* [Exercise goal] Print the data below exactly as it appears.

::: Data shown :::

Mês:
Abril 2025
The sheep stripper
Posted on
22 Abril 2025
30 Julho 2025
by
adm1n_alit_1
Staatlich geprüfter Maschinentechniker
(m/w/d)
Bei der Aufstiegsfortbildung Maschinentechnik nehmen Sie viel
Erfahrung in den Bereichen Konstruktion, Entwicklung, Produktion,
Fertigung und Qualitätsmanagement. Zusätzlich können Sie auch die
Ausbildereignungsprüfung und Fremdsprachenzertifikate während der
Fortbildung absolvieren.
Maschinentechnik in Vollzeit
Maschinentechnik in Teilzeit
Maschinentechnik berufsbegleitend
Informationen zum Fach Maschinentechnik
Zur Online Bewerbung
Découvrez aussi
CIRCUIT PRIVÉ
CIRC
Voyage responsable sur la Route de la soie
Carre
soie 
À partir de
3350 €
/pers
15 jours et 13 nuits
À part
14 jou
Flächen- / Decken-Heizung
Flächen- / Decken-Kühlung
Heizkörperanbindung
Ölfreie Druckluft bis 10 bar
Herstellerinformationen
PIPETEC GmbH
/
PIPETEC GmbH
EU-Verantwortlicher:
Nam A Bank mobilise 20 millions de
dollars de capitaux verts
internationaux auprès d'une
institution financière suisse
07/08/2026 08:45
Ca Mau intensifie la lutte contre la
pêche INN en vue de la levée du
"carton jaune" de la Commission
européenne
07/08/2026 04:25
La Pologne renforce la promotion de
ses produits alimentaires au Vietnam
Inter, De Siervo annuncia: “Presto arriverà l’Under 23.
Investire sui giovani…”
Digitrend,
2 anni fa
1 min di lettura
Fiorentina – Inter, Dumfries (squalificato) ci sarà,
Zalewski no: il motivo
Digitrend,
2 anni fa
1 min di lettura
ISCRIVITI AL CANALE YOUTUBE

:::

* [Solution]
Mês:
Abril 2025
The sheep stripper
Posted on
22 Abril 2025
30 Julho 2025
by
adm1n_alit_1
Staatlich geprüfter Maschinentechniker
(m/w/d)
Bei der Aufstiegsfortbildung Maschinentechnik nehmen Sie viel
Erfahrung in den Bereichen Konstruktion, Entwicklung, Produktion,
Fertigung und Qualitätsmanagement. Zusätzlich können Sie auch die
Ausbildereignungsprüfung und Fremdsprachenzertifikate während der
Fortbildung absolvieren.
Maschinentechnik in Vollzeit
Maschinentechnik in Teilzeit
Maschinentechnik berufsbegleitend
Informationen zum Fach Maschinentechnik
Zur Online Bewerbung
Découvrez aussi
CIRCUIT PRIVÉ
CIRC
Voyage responsable sur la Route de la soie
Carre
soie 
À partir de
3350 €
/pers
15 jours et 13 nuits
À part
14 jou
Flächen- / Decken-Heizung
Flächen- / Decken-Kühlung
Heizkörperanbindung
Ölfreie Druckluft bis 10 bar
Herstellerinformationen
PIPETEC GmbH
/
PIPETEC GmbH
EU-Verantwortlicher:
Nam A Bank mobilise 20 millions de
dollars de capitaux verts
internationaux auprès d'une
institution financière suisse
07/08/2026 08:45
Ca Mau intensifie la lutte contre la
pêche INN en vue de la levée du
"carton jaune" de la Commission
européenne
07/08/2026 04:25
La Pologne renforce la promotion de
ses produits alimentaires au Vietnam
Inter, De Siervo annuncia: “Presto arriverà l’Under 23.
Investire sui giovani…”
Digitrend,
2 anni fa
1 min di lettura
Fiorentina – Inter, Dumfries (squalificato) ci sarà,
Zalewski no: il motivo
Digitrend,
2 anni fa
1 min di lettura
ISCRIVITI AL CANALE YOUTUBE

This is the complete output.